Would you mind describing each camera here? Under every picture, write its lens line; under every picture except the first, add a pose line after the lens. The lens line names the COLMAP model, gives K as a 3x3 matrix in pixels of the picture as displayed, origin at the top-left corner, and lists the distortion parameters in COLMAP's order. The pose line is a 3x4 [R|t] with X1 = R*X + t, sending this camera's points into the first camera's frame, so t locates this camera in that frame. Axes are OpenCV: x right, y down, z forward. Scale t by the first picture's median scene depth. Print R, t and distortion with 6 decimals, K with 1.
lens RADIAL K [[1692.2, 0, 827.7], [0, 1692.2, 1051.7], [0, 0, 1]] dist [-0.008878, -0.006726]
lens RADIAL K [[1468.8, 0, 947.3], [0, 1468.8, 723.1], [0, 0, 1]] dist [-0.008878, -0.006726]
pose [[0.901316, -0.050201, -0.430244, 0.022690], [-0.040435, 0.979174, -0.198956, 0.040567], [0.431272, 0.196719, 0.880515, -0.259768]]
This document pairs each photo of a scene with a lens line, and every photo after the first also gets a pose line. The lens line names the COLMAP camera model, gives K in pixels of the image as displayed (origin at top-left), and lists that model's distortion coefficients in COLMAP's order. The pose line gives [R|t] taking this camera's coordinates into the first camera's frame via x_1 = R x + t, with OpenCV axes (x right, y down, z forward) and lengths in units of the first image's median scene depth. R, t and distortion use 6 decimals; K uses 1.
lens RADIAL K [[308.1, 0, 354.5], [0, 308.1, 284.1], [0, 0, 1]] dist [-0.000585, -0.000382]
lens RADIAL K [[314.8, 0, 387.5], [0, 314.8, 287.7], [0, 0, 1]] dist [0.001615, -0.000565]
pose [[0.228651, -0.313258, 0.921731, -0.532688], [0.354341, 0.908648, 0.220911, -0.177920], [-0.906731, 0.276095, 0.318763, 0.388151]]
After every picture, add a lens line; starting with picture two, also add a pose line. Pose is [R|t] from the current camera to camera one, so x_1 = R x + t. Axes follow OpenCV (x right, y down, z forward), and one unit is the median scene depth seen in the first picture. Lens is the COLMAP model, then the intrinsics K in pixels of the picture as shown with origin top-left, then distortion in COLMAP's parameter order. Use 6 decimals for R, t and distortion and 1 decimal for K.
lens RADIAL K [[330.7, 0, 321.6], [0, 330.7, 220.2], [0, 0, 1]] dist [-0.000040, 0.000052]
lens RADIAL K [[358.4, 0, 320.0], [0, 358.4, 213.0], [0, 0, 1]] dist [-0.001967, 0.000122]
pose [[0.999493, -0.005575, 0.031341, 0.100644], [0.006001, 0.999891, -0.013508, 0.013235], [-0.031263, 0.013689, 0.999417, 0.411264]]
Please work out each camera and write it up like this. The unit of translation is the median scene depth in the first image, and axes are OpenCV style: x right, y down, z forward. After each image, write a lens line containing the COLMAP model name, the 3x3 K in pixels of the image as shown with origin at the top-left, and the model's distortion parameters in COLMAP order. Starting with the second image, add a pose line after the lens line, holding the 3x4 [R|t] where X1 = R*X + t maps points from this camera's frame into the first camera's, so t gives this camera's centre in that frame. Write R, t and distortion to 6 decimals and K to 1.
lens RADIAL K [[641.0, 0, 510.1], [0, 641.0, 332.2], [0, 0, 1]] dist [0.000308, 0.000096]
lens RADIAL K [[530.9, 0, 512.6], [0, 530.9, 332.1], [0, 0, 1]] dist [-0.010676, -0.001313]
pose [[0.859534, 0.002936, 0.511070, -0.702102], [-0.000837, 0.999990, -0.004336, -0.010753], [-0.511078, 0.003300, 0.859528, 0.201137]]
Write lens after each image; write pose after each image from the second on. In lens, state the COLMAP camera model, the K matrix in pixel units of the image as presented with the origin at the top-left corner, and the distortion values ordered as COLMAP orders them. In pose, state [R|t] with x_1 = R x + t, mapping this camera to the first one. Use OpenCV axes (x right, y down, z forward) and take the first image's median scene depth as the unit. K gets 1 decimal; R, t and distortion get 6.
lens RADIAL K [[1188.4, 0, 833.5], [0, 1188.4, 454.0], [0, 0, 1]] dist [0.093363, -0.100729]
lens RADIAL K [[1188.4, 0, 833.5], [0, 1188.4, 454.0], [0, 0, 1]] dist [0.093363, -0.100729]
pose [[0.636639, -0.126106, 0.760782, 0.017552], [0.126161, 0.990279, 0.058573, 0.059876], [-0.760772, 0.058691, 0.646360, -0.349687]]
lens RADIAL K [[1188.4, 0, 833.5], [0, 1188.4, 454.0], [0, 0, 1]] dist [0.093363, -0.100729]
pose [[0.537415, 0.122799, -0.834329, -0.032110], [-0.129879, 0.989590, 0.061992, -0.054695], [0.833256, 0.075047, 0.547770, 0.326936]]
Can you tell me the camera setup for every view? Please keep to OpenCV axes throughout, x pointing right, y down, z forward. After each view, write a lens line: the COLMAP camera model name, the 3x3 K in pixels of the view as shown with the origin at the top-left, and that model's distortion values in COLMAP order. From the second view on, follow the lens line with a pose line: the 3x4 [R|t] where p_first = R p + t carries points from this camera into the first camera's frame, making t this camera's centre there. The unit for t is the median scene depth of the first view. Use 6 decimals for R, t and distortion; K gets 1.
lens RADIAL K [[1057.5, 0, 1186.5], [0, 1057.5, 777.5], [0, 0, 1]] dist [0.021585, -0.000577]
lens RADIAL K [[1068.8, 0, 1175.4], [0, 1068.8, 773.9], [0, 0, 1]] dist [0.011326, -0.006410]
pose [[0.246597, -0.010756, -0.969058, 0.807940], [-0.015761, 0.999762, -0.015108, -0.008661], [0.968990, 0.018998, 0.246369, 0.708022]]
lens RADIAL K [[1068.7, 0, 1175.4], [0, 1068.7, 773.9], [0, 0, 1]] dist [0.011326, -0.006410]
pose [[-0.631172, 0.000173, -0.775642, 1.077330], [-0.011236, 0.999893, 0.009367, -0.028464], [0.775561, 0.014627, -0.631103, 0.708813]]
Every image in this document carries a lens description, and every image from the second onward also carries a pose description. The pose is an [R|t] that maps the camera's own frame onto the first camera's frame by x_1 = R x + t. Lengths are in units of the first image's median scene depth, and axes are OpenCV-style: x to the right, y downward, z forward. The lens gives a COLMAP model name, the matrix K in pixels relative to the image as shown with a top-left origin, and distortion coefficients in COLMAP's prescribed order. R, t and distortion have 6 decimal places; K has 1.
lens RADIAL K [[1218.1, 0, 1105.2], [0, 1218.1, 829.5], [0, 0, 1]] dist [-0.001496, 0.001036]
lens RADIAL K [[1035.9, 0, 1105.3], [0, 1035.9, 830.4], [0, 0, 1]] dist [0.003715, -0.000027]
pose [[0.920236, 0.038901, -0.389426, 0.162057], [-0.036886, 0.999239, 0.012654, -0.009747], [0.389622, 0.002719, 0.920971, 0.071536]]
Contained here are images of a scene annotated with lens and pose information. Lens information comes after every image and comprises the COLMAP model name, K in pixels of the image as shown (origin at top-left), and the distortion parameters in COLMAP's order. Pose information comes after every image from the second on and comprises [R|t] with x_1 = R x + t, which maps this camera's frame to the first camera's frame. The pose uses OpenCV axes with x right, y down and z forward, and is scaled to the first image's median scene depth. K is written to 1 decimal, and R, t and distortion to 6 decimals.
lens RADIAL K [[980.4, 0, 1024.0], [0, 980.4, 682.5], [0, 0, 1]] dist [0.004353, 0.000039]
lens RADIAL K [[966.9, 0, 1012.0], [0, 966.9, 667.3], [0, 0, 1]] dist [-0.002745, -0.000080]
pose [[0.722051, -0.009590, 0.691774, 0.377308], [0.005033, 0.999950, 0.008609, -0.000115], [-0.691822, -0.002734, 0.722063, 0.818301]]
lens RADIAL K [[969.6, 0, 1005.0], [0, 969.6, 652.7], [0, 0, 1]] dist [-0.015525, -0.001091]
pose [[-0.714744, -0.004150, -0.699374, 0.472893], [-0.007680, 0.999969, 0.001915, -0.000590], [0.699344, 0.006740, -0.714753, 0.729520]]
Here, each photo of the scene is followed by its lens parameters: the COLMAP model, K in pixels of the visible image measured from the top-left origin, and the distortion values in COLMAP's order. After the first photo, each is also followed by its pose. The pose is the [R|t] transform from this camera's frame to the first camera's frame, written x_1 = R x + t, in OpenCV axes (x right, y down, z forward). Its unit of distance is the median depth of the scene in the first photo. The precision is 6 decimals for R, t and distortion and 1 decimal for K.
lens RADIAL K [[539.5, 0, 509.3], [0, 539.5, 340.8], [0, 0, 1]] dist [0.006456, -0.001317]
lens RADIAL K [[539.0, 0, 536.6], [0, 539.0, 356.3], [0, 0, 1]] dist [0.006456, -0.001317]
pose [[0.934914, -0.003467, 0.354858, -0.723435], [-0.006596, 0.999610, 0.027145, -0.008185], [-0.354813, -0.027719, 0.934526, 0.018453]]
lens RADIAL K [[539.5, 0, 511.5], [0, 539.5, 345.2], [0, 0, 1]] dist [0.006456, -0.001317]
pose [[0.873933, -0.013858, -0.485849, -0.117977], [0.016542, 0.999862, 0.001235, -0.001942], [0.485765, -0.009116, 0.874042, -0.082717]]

____________

Reproduce the entries verbatim, from the line containing "After every picture, add" through the line containing "0.003300, 0.859528, 0.201137]]", including both of those lines.

After every picture, add a lens line; starting with picture two, also add a pose line. Pose is [R|t] from the current camera to camera one, so x_1 = R x + t. Axes follow OpenCV (x right, y down, z forward), and one unit is the median scene depth seen in the first picture. Lens is the COLMAP model, then the intrinsics K in pixels of the picture as shown with origin top-left, then distortion in COLMAP's parameter order. Use 6 decimals for R, t and distortion and 1 decimal for K.
lens RADIAL K [[330.7, 0, 321.6], [0, 330.7, 220.2], [0, 0, 1]] dist [-0.000040, 0.000052]
lens RADIAL K [[358.4, 0, 320.0], [0, 358.4, 213.0], [0, 0, 1]] dist [-0.001967, 0.000122]
pose [[0.999493, -0.005575, 0.031341, 0.100644], [0.006001, 0.999891, -0.013508, 0.013235], [-0.031263, 0.013689, 0.999417, 0.411264]]
Please work out each camera and write it up like this. The unit of translation is the median scene depth in the first image, and axes are OpenCV style: x right, y down, z forward. After each image, write a lens line containing the COLMAP model name, the 3x3 K in pixels of the image as shown with origin at the top-left, and the model's distortion parameters in COLMAP order. Starting with the second image, add a pose line after the lens line, holding the 3x4 [R|t] where X1 = R*X + t maps points from this camera's frame into the first camera's, so t gives this camera's centre in that frame. Write R, t and distortion to 6 decimals and K to 1.
lens RADIAL K [[641.0, 0, 510.1], [0, 641.0, 332.2], [0, 0, 1]] dist [0.000308, 0.000096]
lens RADIAL K [[530.9, 0, 512.6], [0, 530.9, 332.1], [0, 0, 1]] dist [-0.010676, -0.001313]
pose [[0.859534, 0.002936, 0.511070, -0.702102], [-0.000837, 0.999990, -0.004336, -0.010753], [-0.511078, 0.003300, 0.859528, 0.201137]]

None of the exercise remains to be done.